In an interview with Sinclair Broadcasting’s Eric Bolling this week, NFL Hall of Fame quarterback Brett Favre said that, in many ways, he was glad not to be playing football in the current climate. Asked by Bolling about the trend of players kneeling for the national anthem, Favre said that political messages have little or nothing to do with the game at hand.
“I’m glad I’m not playing for a lot of reasons. That’s one. I don’t want to be asked questions after a game that had nothing to do with play,” Favre said. “I’m not saying who’s right or wrong. There’s a lot of things that need to be fixed in this country and this world. We can all work together.”
It was to this last point that Favre decried modern “cancel culture” and its tendency to vilify anyone who isn’t on board with the “right” opinion.
“If you like oranges and I don’t, is that wrong? Does that mean I’m supposed to dislike you?” he asked. “You’re either with us or we hate you.”
Bolling noted that this is not Favre’s first foray into criticizing the political climate surrounding the NFL and other pro sports. Earlier this year, the former quarterback sent in a video question to President Donald Trump, asking: “Hello, Mr. President. My question is, the NBA, and the NFL are struggling with lower ratings as fans clearly do not want political messaging mixed with their sports. So, how should the leagues support and promote an anti-racism position without becoming political and alienating fans?”
Bolling built off this question to ask, “Did you get a lot of heat for that?”
“I don’t pay attention,” Favre said. “Most people thought it was a good question. All the haters, they can’t wait to get on their phones.
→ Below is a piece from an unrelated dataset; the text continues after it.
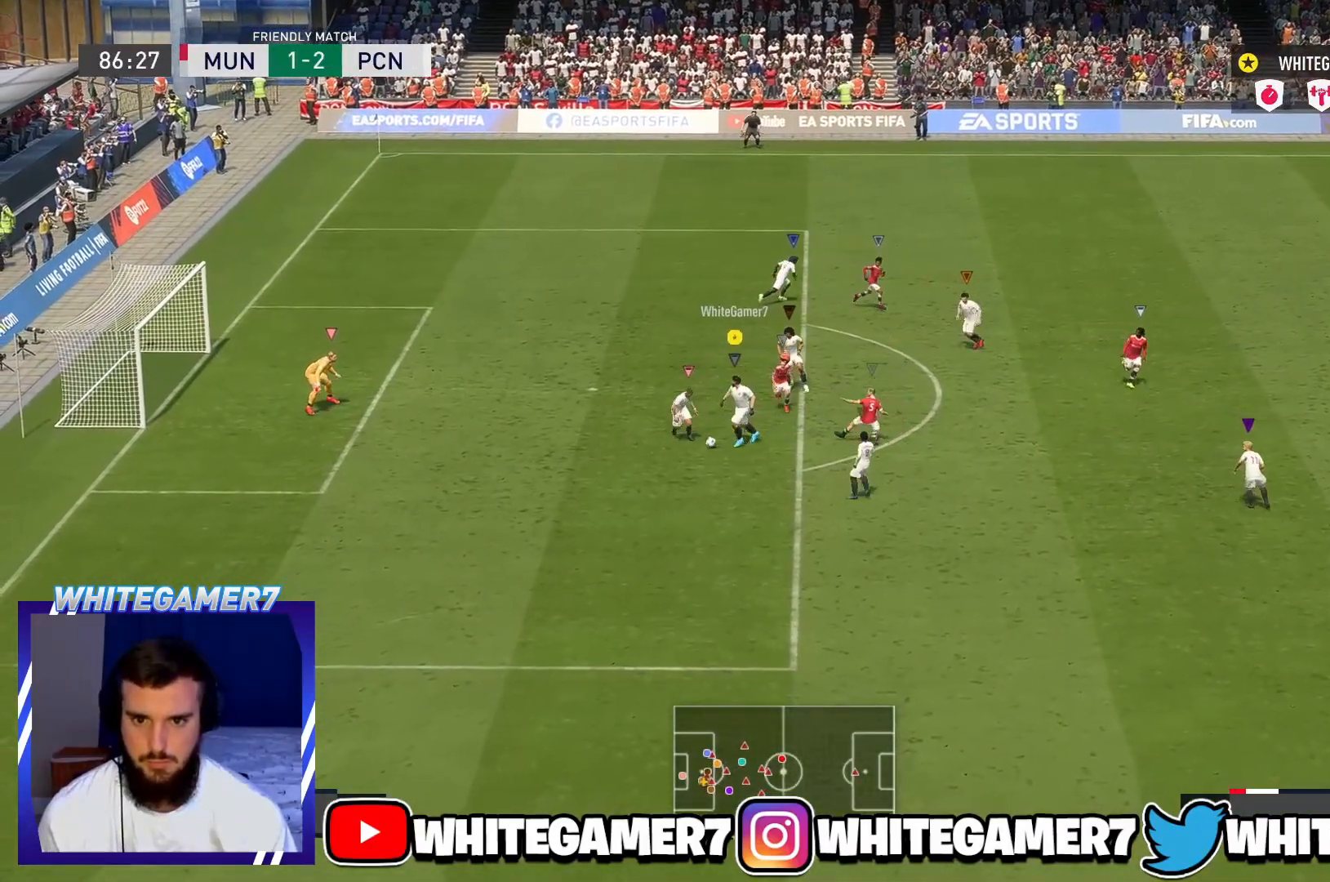
{"buttons": ["A"], "left_stick": "down", "events": [[350, "left_stick", "down"], [467, "A", "down"]]}
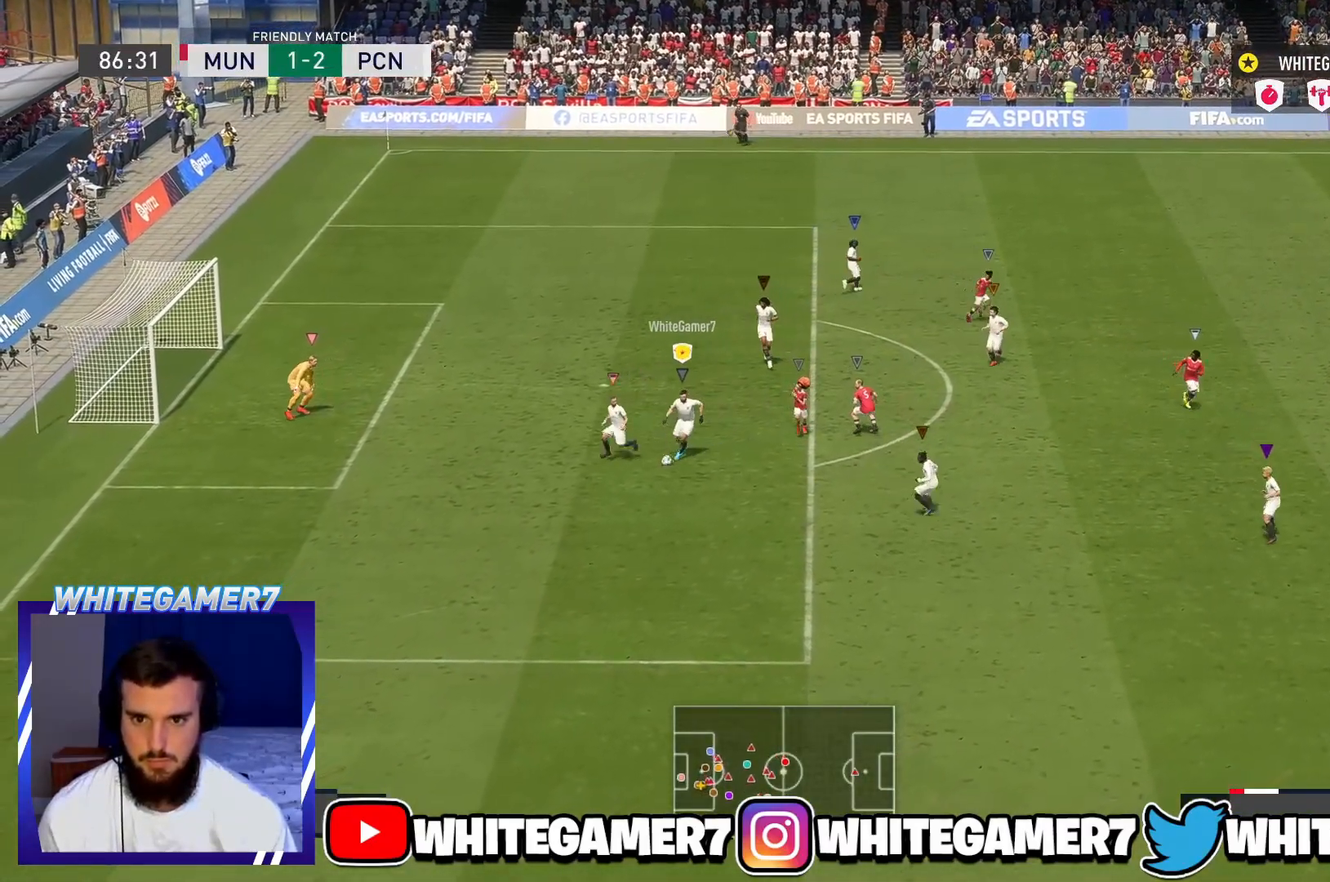
{"buttons": [], "left_stick": "down-right", "events": [[67, "left_stick", "down-right"], [101, "A", "up"], [167, "A", "down"], [251, "A", "up"]]}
All of us, the older generation, we’re more concerned about the direction of the country. It’s frightening what it’s going to be like in 20-30 years from now, honestly I have no idea, but I can’t imagine it being pleasant.”
That’s a pretty safe prediction. After all, it’s already unpleasant. And, so far, there appears to be very few on the left – or anywhere close to the left – willing to stand up to the out-of-control social justice mob and their ridiculous demands. Maybe some kind of mass courage will materialize at some point.
Can’t say we’re too hopeful about that, though.